Again and again I type the sequence, pausing only when the goon at the door steps closer. “What are you doing?”

“Go away, you’re distracting me.”

He hovers behind me, a disapproving shadow on my right hand. “But what are you doing?”

“If you must know—” I exhale heavily “—I’m inventing a key code. There’s no way I can countermand the security perimeter if the integers and pixels aren’t congruent with the radii of the hypotenuse. In cryptography, the ciphers must align with the emitted microbursts or the process won’t work.”

I have no idea what I have just said, but apparently my bodyguard doesn’t, either. He sinks into a creaking chair and watches me, satisfaction evident in the relaxed line of his brows.

After pinging Sarah’s computer several times, I throw up my hands in mock exasperation. “How am I supposed to decrypt the algorithm in my head? I asked for paper and a pen.”

Slowly, the mountain of a man pulls himself out of the chair and moves toward the door. When he has gone, I type Sarah’s IP address again and again and again and again—

“Aquí lo tiene.”
He sets paper and a pen on the table. “Now get to work.”

I write out several lines of mathematical nonsense, then tap the pen against my chin and pretend to agonize. A glance behind me reveals that my guard’s chair is now leaning against the wall. A night without sleep has taken its toll, and he is dozing.

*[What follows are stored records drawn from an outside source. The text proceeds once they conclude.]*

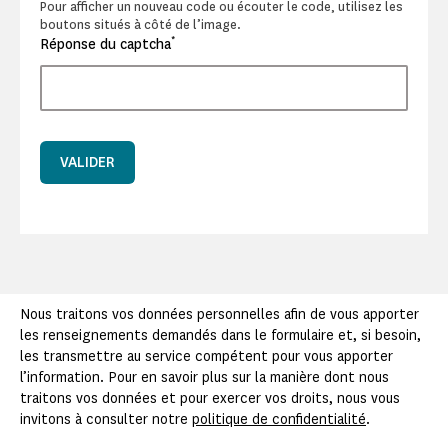
Pour afficher un nouveau code ou écouter le code, utilisez les
boutons situés à côté de l’image.
*
Réponse du captcha
VALIDER
Nous traitons vos données personnelles afin de vous apporter
les renseignements demandés dans le formulaire et, si besoin,
les transmettre au service compétent pour vous apporter
l’information. Pour en savoir plus sur la manière dont nous
traitons vos données et pour exercer vos droits, nous vous
invitons à consulter notre
politique de confidentialité
.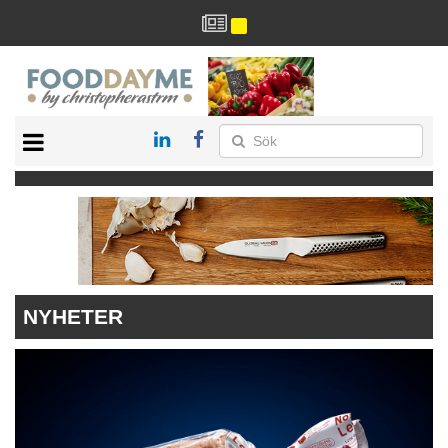
HÄLSA
HEM
ARKIV
DRYCK
RECEPT
RESTAURANG
NYHETER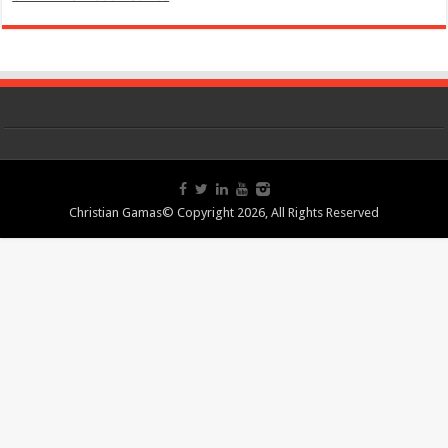
Christian Gamas© Copyright 2026, All Rights Reserved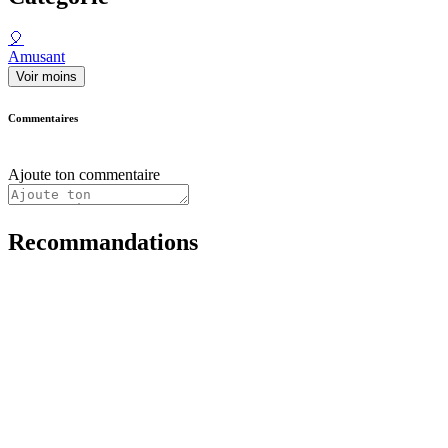
🎈
Amusant
Voir moins
Commentaires
Ajoute ton commentaire
Recommandations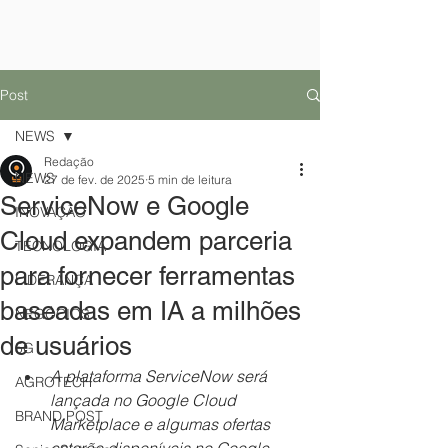
Post
NEWS
Redação
NEWS
27 de fev. de 2025
5 min de leitura
ServiceNow e Google
INOVAÇÃO
Cloud expandem parceria
TECNOLOGIA
para fornecer ferramentas
LIDERANÇA
baseadas em IA a milhões
NEGÓCIOS
de usuários
5G
A plataforma ServiceNow será 
AGROTECH
lançada no Google Cloud 
BRAND POST
Marketplace e algumas ofertas 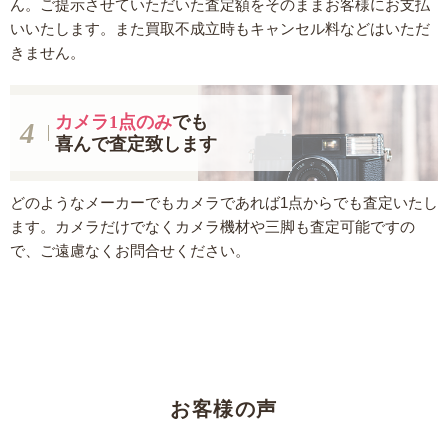
ん。ご提示させていただいた査定額をそのままお客様にお支払
いいたします。また買取不成立時もキャンセル料などはいただ
きません。
カメラ1点のみ
でも
喜んで査定致します
どのようなメーカーでもカメラであれば1点からでも査定いたし
ます。カメラだけでなくカメラ機材や三脚も査定可能ですの
で、ご遠慮なくお問合せください。
お客様の声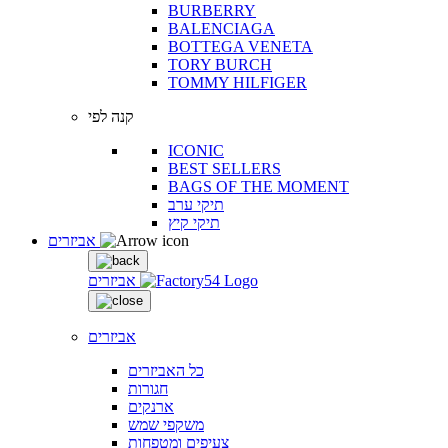
BURBERRY
BALENCIAGA
BOTTEGA VENETA
TORY BURCH
TOMMY HILFIGER
קנה לפי
ICONIC
BEST SELLERS
BAGS OF THE MOMENT
תיקי ערב
תיקי קיץ
אביזרים
אביזרים
אביזרים
כל האביזרים
חגורות
ארנקים
משקפי שמש
צעיפים ומטפחות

I begin to write in earnest, jotting down my thoughts, wishes, and fears. The pen keeps threatening to slip from my trembling fingers, but I cling to it and scrawl out my feelings until nothing remains to be said. Then I fold the paper into a small square and slip it into the pocket of my pajama pants.

I return to the keyboard and send another series of pings. From somewhere deep in my memory, I recall a couple of random DOS commands that might rewrite or reformat the hard drive.

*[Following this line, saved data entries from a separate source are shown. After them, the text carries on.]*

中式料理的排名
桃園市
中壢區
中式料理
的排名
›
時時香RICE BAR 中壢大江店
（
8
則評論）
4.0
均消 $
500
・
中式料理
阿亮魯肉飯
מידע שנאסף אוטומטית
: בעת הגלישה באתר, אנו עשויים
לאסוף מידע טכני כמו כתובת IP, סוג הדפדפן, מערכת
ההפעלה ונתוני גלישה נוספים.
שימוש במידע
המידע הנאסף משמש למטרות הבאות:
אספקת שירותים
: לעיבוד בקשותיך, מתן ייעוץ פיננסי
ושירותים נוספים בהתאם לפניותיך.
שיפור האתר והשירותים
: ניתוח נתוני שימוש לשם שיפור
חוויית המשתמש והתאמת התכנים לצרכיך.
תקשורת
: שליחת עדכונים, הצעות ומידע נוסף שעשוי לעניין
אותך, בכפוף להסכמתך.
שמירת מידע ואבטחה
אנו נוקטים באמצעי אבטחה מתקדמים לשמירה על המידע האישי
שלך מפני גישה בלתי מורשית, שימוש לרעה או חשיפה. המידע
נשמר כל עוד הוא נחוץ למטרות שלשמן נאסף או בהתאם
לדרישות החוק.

Since I’m not going to be able to give Adolfo Rios what he wants, maybe I can at least fry his computer. But I don’t dare do anything irreversible as long as there’s even a slight chance I might be able to reach Sarah.

I am about to send another ping when I hear raised voices from the front of the building. A new arrival stomps forward in heavy boots, and several men greet him in Spanish. One of the guards laughs, and the unfamiliar footsteps draw closer.
“¿Que pasa?”
a new voice calls.
“¿Que tal?”

A sense of foreboding descends over me with a shiver as a man in jeans and a cotton shirt moves into my field of vision. His brows lift and his face shifts into an expression of surprise.

I am undoubtedly wearing the same expression, because I am looking at a dead man.